We can be more precise with our quantifiers using curly braces, "{}" to indicate exactly what quantity constitutes a pattern. For example, suppose we want to know how many instances of exactly two vowels occur in a string:

s <- "iowa"
str_count(s, "[aeiou]{2}")
## [1] 1
str_view(s, "[aeiou]{2}")
## [1] │ <io>wa

Of course, as with other regular expressions, we must be very precise in what we are asking, for as we ask, thus we shall receive.

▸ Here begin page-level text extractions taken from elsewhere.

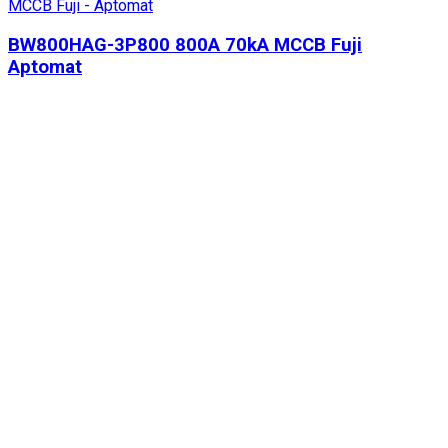
MCCB Fuji - Aptomat
BW800HAG-3P800 800A 70kA MCCB Fuji
Aptomat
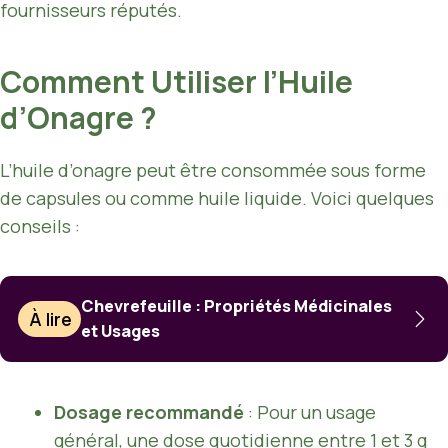
fournisseurs réputés.
Comment Utiliser l’Huile
d’Onagre ?
L’huile d’onagre peut être consommée sous forme
de capsules ou comme huile liquide. Voici quelques
conseils :
Chevrefeuille : Propriétés Médicinales
À lire
et Usages
Dosage recommandé
: Pour un usage
général, une dose quotidienne entre 1 et 3 g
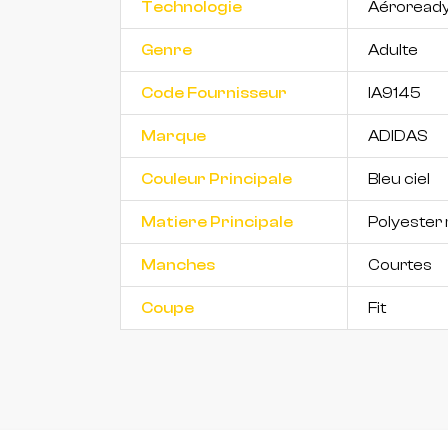
Technologie
Aéroread
Genre
Adulte
Code Fournisseur
IA9145
Marque
ADIDAS
Couleur Principale
Bleu ciel
Matiere Principale
Polyester 
Manches
Courtes
Coupe
Fit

Question 6 Consider the following character vector and the str_subset function that is intending to return all of the strings with exactly 2 digits. What does it actually return? Why do you think this is? Use str_view to see what patterns are being matched

s <- c("1one", "22two", "333three", "4444four")

# Find
str_subset(s, pattern = "\\d{2}")
## [1] "22two"    "333three" "4444four"

Now modify the regular expression so that in only pulls out "22two". Hint: what is in front of the digits and what is behind them? What regular expressions can you combine to get what you want?